The authors did a good job showing applications of their INP data. How about limitations? What do the data users need to be aware of when they apply the offered data in observation-driven Earth system models etc. on different spatial-temporal scales? Perhaps, the authors might address it according to the challenges discussed in Burrows et al. (2022; DOI - https://doi.org/10.1029/2021RG000745)? This reviewer believes that clearly stating limitations is as important as demonstrating the applicability of any data.
L66-67: It seems controversial that the authors raise the concern of “not routine” INP measurements here, while they offer several single IOP data in this manuscript. The authors might want to rephrase this sentence; otherwise, clarify the concern rigorously.
L180-181: Has the time span between collection and analysis been consistent for all samples? If not, this reviewer would like to see if the authors can discuss the impact of various sample storage intervals.
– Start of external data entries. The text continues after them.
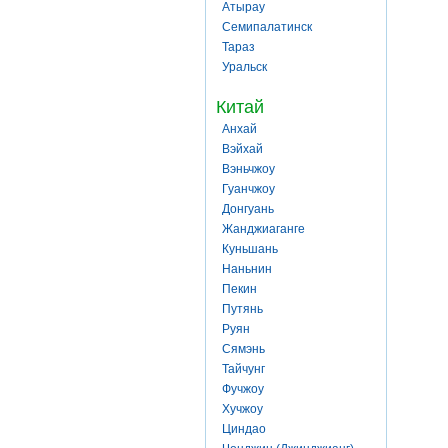
Атырау
Семипалатинск
Тараз
Уральск
Китай
Анхай
Вэйхай
Вэньчжоу
Гуанчжоу
Донгуань
Жанджиаганге
Куньшань
Наньнин
Пекин
Путянь
Руян
Сямэнь
Тайчунг
Фучжоу
Хучжоу
Циндао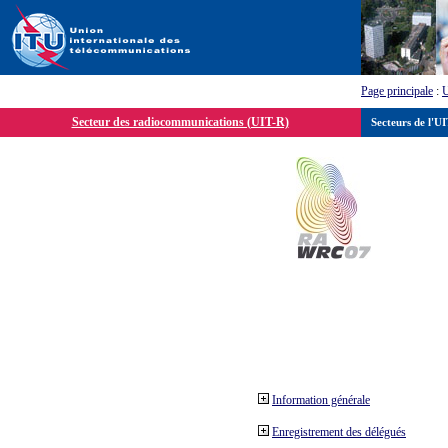
Page principale
:
Secteur des radiocommunications (UIT-R)
Secteurs de l'U
Information générale
Enregistrement des délégués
L220-221: What is the rational procedure of H2O2 application for organic removal? This reviewer is aware that the H2O2 concentration ranges (e.g., Perkins et al., 2020: DOI - 10.1021/acsearthspacechem.9b00304). It seems the peroxide digestion method is operational without verification. The authors might consider including a brief yet clear statement of what needs to be investigated in terms of H2O2 application down the road in the manuscript. Doing this will benefit the community and mitigate the concerns of readers.
L232: Missing a negative sign on RHS in Eqn (1)?
L233: How do the authors determine V_suspension values? Please clarify in the manuscript.